Notre identité se trouve-t-elle liée à la langue que nous avons apprise dans l'enfance ? Celui qui, par choix ou par nécessité, quitte son pays devient-il pour autant différent ? L'imaginaire des langues explore les réponses que des écrivains donnent à ces questions : ceux qui, comme Samuel Beckett, passent d'une langue à l'autre ; les «transfuges» qui, comme Cioran abandonnent leur langue pour en adopter une nouvelle.
Pourquoi choisit-on une langue plutôt qu'une autre ? Et les écrivains étrangers qui décident d'écrire en français forment-ils un groupe particulier dans notre littérature ? Si l'on admet que tout écrivain est, par définition, étranger à la langue qu'il écrit, rien ne distingue monolingue et bilingue. Pour apprécier les œuvres, seule compte la «langue imaginaire» que chacun s'est forgée.

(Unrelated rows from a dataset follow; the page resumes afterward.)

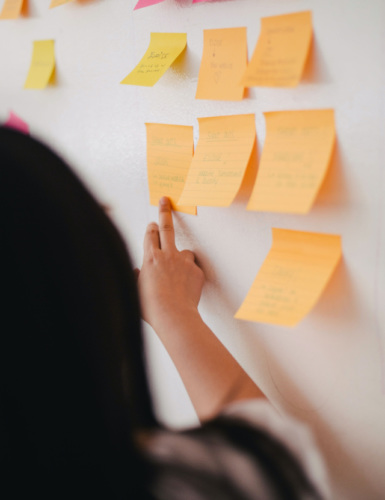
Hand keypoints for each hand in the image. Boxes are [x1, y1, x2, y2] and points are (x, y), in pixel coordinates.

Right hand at [138, 197, 204, 330]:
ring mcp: (184, 262)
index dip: (150, 228)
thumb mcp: (135, 291)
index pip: (149, 235)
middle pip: (166, 228)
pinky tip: (186, 288)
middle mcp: (167, 255)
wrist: (174, 316)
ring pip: (185, 252)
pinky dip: (190, 275)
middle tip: (166, 200)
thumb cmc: (152, 307)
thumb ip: (136, 277)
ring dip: (182, 257)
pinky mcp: (197, 271)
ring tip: (179, 274)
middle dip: (165, 212)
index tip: (152, 223)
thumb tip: (137, 271)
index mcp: (150, 259)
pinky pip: (193, 269)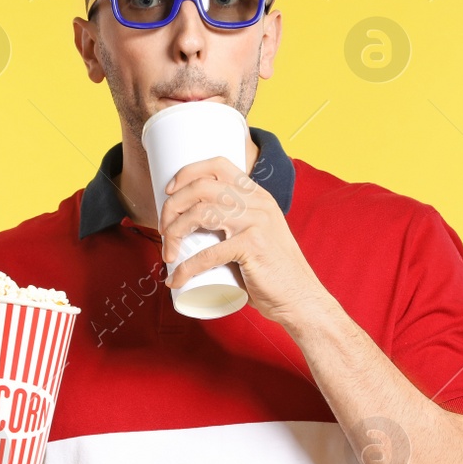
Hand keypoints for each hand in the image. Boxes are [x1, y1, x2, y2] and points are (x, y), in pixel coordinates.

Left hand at [158, 156, 328, 327]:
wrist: (300, 298)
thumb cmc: (271, 272)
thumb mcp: (256, 236)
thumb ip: (233, 225)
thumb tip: (191, 226)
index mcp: (257, 195)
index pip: (218, 165)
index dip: (188, 172)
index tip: (169, 191)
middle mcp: (257, 202)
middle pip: (201, 187)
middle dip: (172, 206)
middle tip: (163, 230)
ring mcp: (256, 222)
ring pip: (199, 213)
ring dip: (173, 232)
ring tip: (167, 253)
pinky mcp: (253, 246)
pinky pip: (208, 253)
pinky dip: (185, 268)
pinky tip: (176, 278)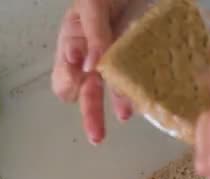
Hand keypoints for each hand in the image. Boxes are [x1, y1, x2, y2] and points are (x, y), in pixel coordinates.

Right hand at [52, 0, 133, 143]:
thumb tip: (88, 66)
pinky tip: (145, 98)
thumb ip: (91, 34)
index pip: (64, 78)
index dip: (70, 81)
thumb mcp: (93, 6)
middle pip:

Deux exemples éclairent cette hypothèse. Celui de Claude Ollier d'abord, qui parvient à faire résonner l'arabe dans ses livres, tentant de renouer entre Islam et Occident un dialogue qu'une histoire difficile a souvent rompu. Celui de Cioran ensuite : c'est en conformant sa prose à une représentation somme toute fausse du français qu'il devient l'un des auteurs importants du XXe siècle.
Si confronter ce que disent les écrivains de leur rapport aux langues conduit à conclure qu'il n'existe pas de vérité dans ce domaine mais des constructions imaginaires, au moins ces passeurs de fables nous indiquent-ils quelques-uns des chemins que nous pouvons emprunter.